Sunday, September 12, 2004


Plagosus Orbilius

The Latin adjective plagosus comes from the noun plaga (blow, strike) and the suffix -osus (full of, abounding in). Plagosus Orbilius ("Whacker" or "Flogger" Orbilius) was Horace's affectionate nickname for his old schoolmaster (Epistles 2.1.70-71).

At a recent family gathering, a relative who teaches in a junior high school mentioned a popular modern technique of discipline. School authorities telephone the parents of the offending students at work and tell them to come pick up their children from school immediately. I said that, if I were a student, I would prefer the instant application of some mild form of corporal punishment by the teacher or principal, without parental involvement.

I didn't have the good fortune to attend parochial school, but a friend who did used to tell how students in Latin class had their knuckles rapped with a ruler if they couldn't recite their conjugations and declensions properly. It was more perfunctory, ceremonial, and embarrassing than painful, he said. But to this day he can rattle off his conjugations and declensions perfectly.

This is a tried and true method of Latin instruction. In Boswell's Life of Johnson, we read:
He began to learn Latin with Mr. Hawkins, usher, or under-master of Lichfield school, 'a man (said he) very skilful in his little way.' With him he continued two years, and then rose to be under the care of Mr. Hunter, the headmaster, who, according to his account, 'was very severe, and wrong-headedly severe. He used (said he) to beat us unmercifully; and he did not distinguish between ignorance and negligence; for he would beat a boy equally for not knowing a thing, as for neglecting to know it. He would ask a boy a question; and if he did not answer it, he would beat him, without considering whether he had an opportunity of knowing how to answer it. For instance, he would call up a boy and ask him Latin for a candlestick, which the boy could not expect to be asked. Now, Sir, if a boy could answer every question, there would be no need of a master to teach him.'


Indeed Johnson was very sensible how much he owed to Mr. Hunter. Mr. Langton one day asked him how he had acquired so accurate a knowledge of Latin, in which, I believe, he was exceeded by no man of his time; he said, 'My master whipt me very well. Without that, Sir, I should have done nothing.' He told Mr. Langton, that while Hunter was flogging his boys unmercifully, he used to say, 'And this I do to save you from the gallows.' Johnson, upon all occasions, expressed his approbation of enforcing instruction by means of the rod. 'I would rather (said he) have the rod to be the general terrour to all, to make them learn, than tell a child, if you do thus, or thus, you will be more esteemed than your brothers or sisters. The rod produces an effect which terminates in itself. A child is afraid of being whipped, and gets his task, and there's an end on't; whereas, by exciting emulation and comparisons of superiority, you lay the foundation of lasting mischief; you make brothers and sisters hate each other.'
Elsewhere (1775, aetat. 66) Boswell quotes Dr. Johnson as saying:
There is now less flogging in our great schools than formerly, but then less is learned there; so that what the boys get at one end they lose at the other.
☆ ☆ ☆ ☆
→ Your tasks:
(1) Rewrite the Plagosus Orbilius post starting with "I didn't have" and going on through "and declensions perfectly.", changing "ruler" to "wooden pointer".
(2) Write the next few sentences of the Plagosus Orbilius post, picking up after its final quotation from Johnson.
The material that follows has no connection to the Plagosus Orbilius post.

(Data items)
☆ ☆ ☆ ☆
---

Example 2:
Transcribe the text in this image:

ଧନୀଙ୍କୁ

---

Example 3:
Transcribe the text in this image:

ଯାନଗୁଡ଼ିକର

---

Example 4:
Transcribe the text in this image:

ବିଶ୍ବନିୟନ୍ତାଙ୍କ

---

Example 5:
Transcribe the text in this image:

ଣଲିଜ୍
☆ ☆ ☆ ☆
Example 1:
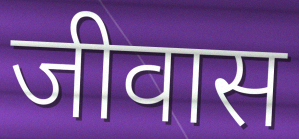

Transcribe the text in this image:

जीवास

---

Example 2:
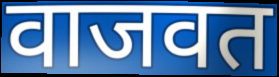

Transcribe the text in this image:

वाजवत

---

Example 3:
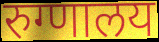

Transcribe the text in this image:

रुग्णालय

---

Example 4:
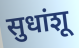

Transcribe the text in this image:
☆ ☆ ☆ ☆
→ Answers given:
(1)
I didn't have the good fortune to attend parochial school, but a friend who did used to tell how students in Latin class had their knuckles rapped with a wooden pointer if they couldn't recite their conjugations and declensions properly. It was more perfunctory, ceremonial, and embarrassing than painful, he said. But to this day he can rattle off his conjugations and declensions perfectly.

(2)
Nowadays, of course, Johnson's teacher Mr. Hunter would be sued in a New York minute. What's more, in some jurisdictions he might even be guilty of a criminal offense (cf. Minnesota Statute 121A.58).

Throughout much of human history, education and punishment went hand in hand. Robert Baker Girdlestone, Synonyms of the Old Testament (1897; rpt. Grand Rapids: Eerdmans, 1948), pp. 224-225, lists a dozen Hebrew words related to teaching. Here are two of them (with Hebrew characters omitted):From the verb yasar is derived the noun musar, which also has the meanings chastisement or correction, as at Proverbs 3.11-12:
My son, despise not the chastening [musar] of the Lord; neither be weary of his correction: For whom the Lord loveth he correcteth; even as a father the son in whom he delighteth.
Rapped knuckles were not uncommon in Roman primary schools. When Juvenal meant to say, "I'm no dummy, I went to school, I'm educated," he wrote (1.15):
Well then, I too stretched out my hand beneath the cane.

et nos ergo manum ferulae subduximus.
Likewise Ovid (Amores 1.13.17) addresses Dawn as follows:
You cheat boys of their sleep and hand them over to teachers, so that their tender hands undergo cruel whips.

tu pueros somno fraudas tradisque magistris,
  ut subeant tenerae verbera saeva manus.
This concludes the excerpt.